▸ WHAT YOU SHOULD DO
Carry on the blog comment thread from its last line.

▸ READING TEXT
Barbara Rozgonyi said
Hey everyone . . . looks like a lively conversation going on here!
Jumping in with a link to share:
http://www.aesopandtheceo.com/
Like to give this book as a client gift.
Looking forward to BlogWorld!
ME Liz Strauss said
Hi Liz!
How are ya! How’s that boat?
Amy Derby said
Becky — Small town life fascinates me. But with the internet I suppose it no longer matters where a business is physically located, eh? I’m now reading the safari blog.
Amy Derby said
Liz Williams — Questions and comments of that nature will illicit inappropriate responses. You’ve been warned.
Amy Derby said
Becky look, I found some stories:
http://www.fultonclassicsafaris.com/stories.htm
Becky McCray said
Amy, I repeat it often. Use technology to work, and then live where you want. I happen to love small towns and rural areas!
Liz Williams said
Hi Liz! The boat is great. We’ve had a big run of sun here in the Bay Area, so I’ve been feeling like I’m living THE life: sun, ducks, bat rays, pelicans.
And now: fog.
Becky – you have a store in a small town in OK? Wow! My father grew up in Clinton OK. With his dog, Captain Puck.
Timothy Johnson said
Hi Liz W… awesome talking to you today.
Thanks for buying the books.
ME Liz Strauss said
Hi Barbara!

▸ DATA SUPPLIED

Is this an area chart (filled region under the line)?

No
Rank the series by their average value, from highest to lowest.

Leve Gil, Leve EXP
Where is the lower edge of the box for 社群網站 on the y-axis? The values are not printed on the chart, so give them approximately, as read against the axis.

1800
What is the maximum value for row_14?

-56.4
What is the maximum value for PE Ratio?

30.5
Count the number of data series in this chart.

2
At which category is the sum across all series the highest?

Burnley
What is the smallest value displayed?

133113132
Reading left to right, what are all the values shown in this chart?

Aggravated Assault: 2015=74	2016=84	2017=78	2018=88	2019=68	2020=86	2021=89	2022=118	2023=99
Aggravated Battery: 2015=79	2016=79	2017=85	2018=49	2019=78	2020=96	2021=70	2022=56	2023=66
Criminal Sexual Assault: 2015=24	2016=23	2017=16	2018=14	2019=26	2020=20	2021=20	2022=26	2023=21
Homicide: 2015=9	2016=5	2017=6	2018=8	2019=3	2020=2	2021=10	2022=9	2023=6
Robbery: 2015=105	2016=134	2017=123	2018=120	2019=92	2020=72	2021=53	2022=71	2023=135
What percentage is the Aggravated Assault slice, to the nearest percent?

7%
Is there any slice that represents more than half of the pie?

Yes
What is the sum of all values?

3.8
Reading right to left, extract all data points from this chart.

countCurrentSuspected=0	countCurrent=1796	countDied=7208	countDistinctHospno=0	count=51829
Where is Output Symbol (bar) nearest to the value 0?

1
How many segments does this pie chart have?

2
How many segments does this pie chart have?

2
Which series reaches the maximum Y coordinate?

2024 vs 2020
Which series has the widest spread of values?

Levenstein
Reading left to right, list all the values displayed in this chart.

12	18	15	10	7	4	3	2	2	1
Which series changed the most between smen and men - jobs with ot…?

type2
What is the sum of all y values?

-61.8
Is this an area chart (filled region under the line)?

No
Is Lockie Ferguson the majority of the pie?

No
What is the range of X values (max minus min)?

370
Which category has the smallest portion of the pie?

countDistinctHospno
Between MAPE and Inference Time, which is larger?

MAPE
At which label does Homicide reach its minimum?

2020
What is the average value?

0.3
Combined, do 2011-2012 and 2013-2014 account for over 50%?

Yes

▸ TASK RESPONSE
Thanks for the link to that story!
Liz Williams said
Amy: warned and chastened.
But undeterred.
Liz Williams said
Great to talk to you too, Tim – and more to come. Can’t wait to dip into GUST. 900 nurses need our help.
Amy Derby said
Liz #2 — You’re in the bay area? I SO BADLY want to move back there. Please go to Seal Rock for me and inhale deeply.
Then stop in to Brainwash. I miss it there.
Becky McCray said
Liz, Clinton, OK, is straight south of me, about two hours.
Meikah Delid said
Amy, it was AMAZING! An experience of a lifetime!
Liz Williams said
Amy – Seal Rock? Brainwash? So this is what you meant by inappropriate responses…
Becky McCray said
So we had two Becky’s and two Liz’s tonight… I’m almost as confused as chatting in Gtalk with a certain ME Liz, where it shows the two names as ME and me.
Karen Putz aka Deaf Mom said
Ah, time for me to round up the kids and toss them in bed. It was great chatting with you all tonight.
Becky, I’m done drinking.
Timothy Johnson said
Hi Barbara and Meikah… you snuck in while I was distracted.
Yes, the stories and conversation are lively tonight.
Liz Williams said
Becky – you’re the only person I’ve ever met who’s heard of Clinton. Even though it is the “largest town in Western OK” At least that’s what the sign used to say.
Amy Derby said
Liz #2 — No, I meant body part references.
Meikah — Where do you live?
Glenda Watson Hyatt said
[sitting here, enjoying the conversation, while readying another guest post for next week]
Timothy Johnson said
Good night Karen
Thanks for the blog comment.
Amy Derby said
Good night Karen.
--Deb said
Okay, folks … signing off for the night. It’s been fun!
Liz Williams said
Amy – you have bunnies! I used to. I miss them. But not all the hair and, uh, you know…
Timothy Johnson said
G’night Deb. Thanks for stopping in
Meikah Delid said
Goodnight, Deb! See ya next time
ME Liz Strauss said
Good night, Deb!
See you! Thanks for coming!
Amy Derby said
Goodnight Deb. And Chappy.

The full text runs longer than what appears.